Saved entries
▽
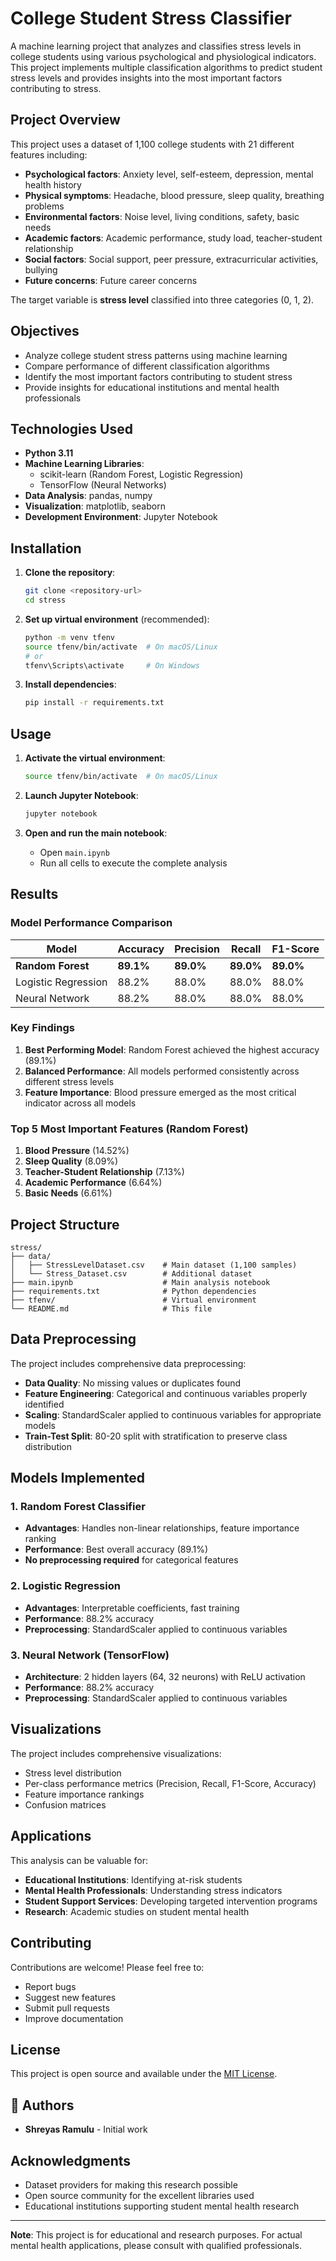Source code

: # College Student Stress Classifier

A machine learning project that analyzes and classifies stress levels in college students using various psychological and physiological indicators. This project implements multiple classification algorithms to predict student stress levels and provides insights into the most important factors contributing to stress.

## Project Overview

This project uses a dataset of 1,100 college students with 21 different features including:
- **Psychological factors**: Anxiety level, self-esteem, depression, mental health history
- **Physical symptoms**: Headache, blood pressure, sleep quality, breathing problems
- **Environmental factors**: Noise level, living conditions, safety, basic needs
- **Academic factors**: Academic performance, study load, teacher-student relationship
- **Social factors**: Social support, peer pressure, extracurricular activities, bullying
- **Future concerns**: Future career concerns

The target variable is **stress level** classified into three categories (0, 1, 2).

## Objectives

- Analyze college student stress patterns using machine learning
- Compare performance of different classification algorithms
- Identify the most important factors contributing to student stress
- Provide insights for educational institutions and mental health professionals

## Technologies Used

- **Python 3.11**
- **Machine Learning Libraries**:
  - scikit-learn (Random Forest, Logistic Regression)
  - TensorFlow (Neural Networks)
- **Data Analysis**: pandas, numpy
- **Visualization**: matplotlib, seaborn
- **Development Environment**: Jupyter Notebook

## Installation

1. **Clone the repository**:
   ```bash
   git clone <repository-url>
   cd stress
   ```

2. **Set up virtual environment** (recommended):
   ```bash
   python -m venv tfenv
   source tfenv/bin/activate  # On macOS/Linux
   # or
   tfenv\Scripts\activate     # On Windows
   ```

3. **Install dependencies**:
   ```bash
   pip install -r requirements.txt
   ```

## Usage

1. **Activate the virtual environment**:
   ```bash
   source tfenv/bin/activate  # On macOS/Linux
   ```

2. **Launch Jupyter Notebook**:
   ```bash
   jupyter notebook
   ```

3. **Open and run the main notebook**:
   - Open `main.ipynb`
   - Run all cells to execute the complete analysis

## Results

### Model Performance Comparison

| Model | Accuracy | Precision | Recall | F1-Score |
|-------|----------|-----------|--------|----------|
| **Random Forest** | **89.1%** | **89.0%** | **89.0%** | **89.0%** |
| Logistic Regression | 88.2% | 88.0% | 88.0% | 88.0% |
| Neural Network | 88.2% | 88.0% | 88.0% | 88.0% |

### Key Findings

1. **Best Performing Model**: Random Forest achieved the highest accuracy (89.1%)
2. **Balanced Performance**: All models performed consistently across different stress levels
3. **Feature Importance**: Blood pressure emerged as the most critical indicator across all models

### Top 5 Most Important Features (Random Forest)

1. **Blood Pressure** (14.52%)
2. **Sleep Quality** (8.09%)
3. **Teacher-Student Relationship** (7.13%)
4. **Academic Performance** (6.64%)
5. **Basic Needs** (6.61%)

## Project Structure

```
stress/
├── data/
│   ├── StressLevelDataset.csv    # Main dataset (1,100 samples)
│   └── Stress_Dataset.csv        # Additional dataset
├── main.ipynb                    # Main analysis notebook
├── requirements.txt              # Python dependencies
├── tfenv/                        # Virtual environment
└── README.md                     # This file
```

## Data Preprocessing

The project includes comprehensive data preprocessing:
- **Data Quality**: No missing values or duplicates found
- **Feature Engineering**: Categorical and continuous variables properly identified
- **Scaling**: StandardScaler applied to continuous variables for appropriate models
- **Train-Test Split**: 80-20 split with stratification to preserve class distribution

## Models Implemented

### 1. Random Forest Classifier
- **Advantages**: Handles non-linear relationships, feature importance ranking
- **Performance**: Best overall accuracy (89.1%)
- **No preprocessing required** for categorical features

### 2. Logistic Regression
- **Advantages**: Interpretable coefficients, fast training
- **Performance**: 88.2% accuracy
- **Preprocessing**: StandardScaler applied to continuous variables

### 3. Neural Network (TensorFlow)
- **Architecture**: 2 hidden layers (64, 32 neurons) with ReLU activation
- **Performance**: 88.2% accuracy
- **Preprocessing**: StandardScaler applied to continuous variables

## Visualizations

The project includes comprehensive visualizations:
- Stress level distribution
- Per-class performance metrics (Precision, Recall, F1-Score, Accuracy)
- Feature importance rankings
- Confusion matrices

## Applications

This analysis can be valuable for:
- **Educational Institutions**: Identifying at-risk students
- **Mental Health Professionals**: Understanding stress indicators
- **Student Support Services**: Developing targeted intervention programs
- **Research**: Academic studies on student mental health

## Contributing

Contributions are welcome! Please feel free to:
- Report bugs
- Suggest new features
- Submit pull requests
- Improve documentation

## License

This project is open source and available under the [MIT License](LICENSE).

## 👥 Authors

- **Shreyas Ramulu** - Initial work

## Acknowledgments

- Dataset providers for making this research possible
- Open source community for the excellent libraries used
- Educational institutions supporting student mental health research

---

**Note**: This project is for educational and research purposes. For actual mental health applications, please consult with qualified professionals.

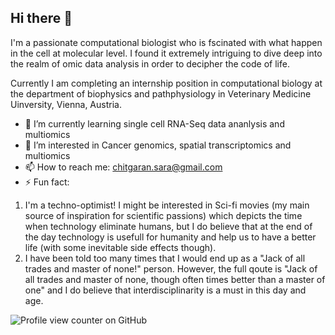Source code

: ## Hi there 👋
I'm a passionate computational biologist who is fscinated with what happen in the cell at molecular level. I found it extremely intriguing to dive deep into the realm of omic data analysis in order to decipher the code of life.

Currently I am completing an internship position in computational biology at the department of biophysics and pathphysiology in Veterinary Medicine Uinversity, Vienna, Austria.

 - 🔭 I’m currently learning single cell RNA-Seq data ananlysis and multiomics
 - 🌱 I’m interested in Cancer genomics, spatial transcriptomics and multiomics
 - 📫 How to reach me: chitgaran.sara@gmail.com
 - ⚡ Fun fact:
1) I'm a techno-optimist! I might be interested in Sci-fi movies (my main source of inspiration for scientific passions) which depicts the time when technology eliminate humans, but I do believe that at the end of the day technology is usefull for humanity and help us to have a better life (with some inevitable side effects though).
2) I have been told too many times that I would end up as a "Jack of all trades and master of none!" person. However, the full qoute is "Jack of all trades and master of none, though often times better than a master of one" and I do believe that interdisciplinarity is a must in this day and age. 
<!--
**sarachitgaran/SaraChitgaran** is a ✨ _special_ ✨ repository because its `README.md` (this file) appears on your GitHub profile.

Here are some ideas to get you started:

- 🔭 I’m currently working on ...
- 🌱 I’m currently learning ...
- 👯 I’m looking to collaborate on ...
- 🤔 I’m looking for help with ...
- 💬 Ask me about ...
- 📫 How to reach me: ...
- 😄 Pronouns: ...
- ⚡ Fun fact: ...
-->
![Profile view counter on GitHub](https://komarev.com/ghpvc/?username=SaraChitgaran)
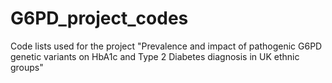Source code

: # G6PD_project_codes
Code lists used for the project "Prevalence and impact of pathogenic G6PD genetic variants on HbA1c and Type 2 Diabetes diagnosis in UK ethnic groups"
△
> YOUR OBJECTIVE: Word for word, return the records shown above without their pictures.

> SOLUTION TO THE PROBLEM:
Source code

: # College Student Stress Classifier

A machine learning project that analyzes and classifies stress levels in college students using various psychological and physiological indicators. This project implements multiple classification algorithms to predict student stress levels and provides insights into the most important factors contributing to stress.

## Project Overview

This project uses a dataset of 1,100 college students with 21 different features including:
- **Psychological factors**: Anxiety level, self-esteem, depression, mental health history
- **Physical symptoms**: Headache, blood pressure, sleep quality, breathing problems
- **Environmental factors**: Noise level, living conditions, safety, basic needs
- **Academic factors**: Academic performance, study load, teacher-student relationship
- **Social factors**: Social support, peer pressure, extracurricular activities, bullying
- **Future concerns**: Future career concerns

The target variable is **stress level** classified into three categories (0, 1, 2).

## Objectives

- Analyze college student stress patterns using machine learning
- Compare performance of different classification algorithms
- Identify the most important factors contributing to student stress
- Provide insights for educational institutions and mental health professionals

## Technologies Used

- **Python 3.11**
- **Machine Learning Libraries**:
  - scikit-learn (Random Forest, Logistic Regression)
  - TensorFlow (Neural Networks)
- **Data Analysis**: pandas, numpy
- **Visualization**: matplotlib, seaborn
- **Development Environment**: Jupyter Notebook

## Installation

1. **Clone the repository**:
   ```bash
   git clone <repository-url>
   cd stress
   ```

2. **Set up virtual environment** (recommended):
   ```bash
   python -m venv tfenv
   source tfenv/bin/activate  # On macOS/Linux
   # or
   tfenv\Scripts\activate     # On Windows
   ```

3. **Install dependencies**:
   ```bash
   pip install -r requirements.txt
   ```

## Usage

1. **Activate the virtual environment**:
   ```bash
   source tfenv/bin/activate  # On macOS/Linux
   ```

2. **Launch Jupyter Notebook**:
   ```bash
   jupyter notebook
   ```

3. **Open and run the main notebook**:
   - Open `main.ipynb`
   - Run all cells to execute the complete analysis

## Results

### Model Performance Comparison

| Model | Accuracy | Precision | Recall | F1-Score |
|-------|----------|-----------|--------|----------|
| **Random Forest** | **89.1%** | **89.0%** | **89.0%** | **89.0%** |
| Logistic Regression | 88.2% | 88.0% | 88.0% | 88.0% |
| Neural Network | 88.2% | 88.0% | 88.0% | 88.0% |

### Key Findings

1. **Best Performing Model**: Random Forest achieved the highest accuracy (89.1%)
2. **Balanced Performance**: All models performed consistently across different stress levels
3. **Feature Importance**: Blood pressure emerged as the most critical indicator across all models

### Top 5 Most Important Features (Random Forest)

1. **Blood Pressure** (14.52%)
2. **Sleep Quality** (8.09%)
3. **Teacher-Student Relationship** (7.13%)
4. **Academic Performance** (6.64%)
5. **Basic Needs** (6.61%)

## Project Structure

```
stress/
├── data/
│   ├── StressLevelDataset.csv    # Main dataset (1,100 samples)
│   └── Stress_Dataset.csv        # Additional dataset
├── main.ipynb                    # Main analysis notebook
├── requirements.txt              # Python dependencies
├── tfenv/                        # Virtual environment
└── README.md                     # This file
```

## Data Preprocessing

The project includes comprehensive data preprocessing:
- **Data Quality**: No missing values or duplicates found
- **Feature Engineering**: Categorical and continuous variables properly identified
- **Scaling**: StandardScaler applied to continuous variables for appropriate models
- **Train-Test Split**: 80-20 split with stratification to preserve class distribution

## Models Implemented

### 1. Random Forest Classifier
- **Advantages**: Handles non-linear relationships, feature importance ranking
- **Performance**: Best overall accuracy (89.1%)
- **No preprocessing required** for categorical features

### 2. Logistic Regression
- **Advantages**: Interpretable coefficients, fast training
- **Performance**: 88.2% accuracy
- **Preprocessing**: StandardScaler applied to continuous variables

### 3. Neural Network (TensorFlow)
- **Architecture**: 2 hidden layers (64, 32 neurons) with ReLU activation
- **Performance**: 88.2% accuracy
- **Preprocessing**: StandardScaler applied to continuous variables

## Visualizations

The project includes comprehensive visualizations:
- Stress level distribution
- Per-class performance metrics (Precision, Recall, F1-Score, Accuracy)
- Feature importance rankings
- Confusion matrices

## Applications

This analysis can be valuable for:
- **Educational Institutions**: Identifying at-risk students
- **Mental Health Professionals**: Understanding stress indicators
- **Student Support Services**: Developing targeted intervention programs
- **Research**: Academic studies on student mental health

## Contributing

Contributions are welcome! Please feel free to:
- Report bugs
- Suggest new features
- Submit pull requests
- Improve documentation

## License

This project is open source and available under the [MIT License](LICENSE).

## 👥 Authors

- **Shreyas Ramulu** - Initial work

## Acknowledgments

- Dataset providers for making this research possible
- Open source community for the excellent libraries used
- Educational institutions supporting student mental health research

---

**Note**: This project is for educational and research purposes. For actual mental health applications, please consult with qualified professionals.

Source code

: ## Hi there 👋
I'm a passionate computational biologist who is fscinated with what happen in the cell at molecular level. I found it extremely intriguing to dive deep into the realm of omic data analysis in order to decipher the code of life.

Currently I am completing an internship position in computational biology at the department of biophysics and pathphysiology in Veterinary Medicine Uinversity, Vienna, Austria.

 - 🔭 I’m currently learning single cell RNA-Seq data ananlysis and multiomics
 - 🌱 I’m interested in Cancer genomics, spatial transcriptomics and multiomics
 - 📫 How to reach me: chitgaran.sara@gmail.com
 - ⚡ Fun fact:
1) I'm a techno-optimist! I might be interested in Sci-fi movies (my main source of inspiration for scientific passions) which depicts the time when technology eliminate humans, but I do believe that at the end of the day technology is usefull for humanity and help us to have a better life (with some inevitable side effects though).
2) I have been told too many times that I would end up as a "Jack of all trades and master of none!" person. However, the full qoute is "Jack of all trades and master of none, though often times better than a master of one" and I do believe that interdisciplinarity is a must in this day and age. 
<!--
**sarachitgaran/SaraChitgaran** is a ✨ _special_ ✨ repository because its `README.md` (this file) appears on your GitHub profile.

Here are some ideas to get you started:

- 🔭 I’m currently working on ...
- 🌱 I’m currently learning ...
- 👯 I’m looking to collaborate on ...
- 🤔 I’m looking for help with ...
- 💬 Ask me about ...
- 📫 How to reach me: ...
- 😄 Pronouns: ...
- ⚡ Fun fact: ...
-->
![Profile view counter on GitHub](https://komarev.com/ghpvc/?username=SaraChitgaran)
Source code

: # G6PD_project_codes
Code lists used for the project "Prevalence and impact of pathogenic G6PD genetic variants on HbA1c and Type 2 Diabetes diagnosis in UK ethnic groups"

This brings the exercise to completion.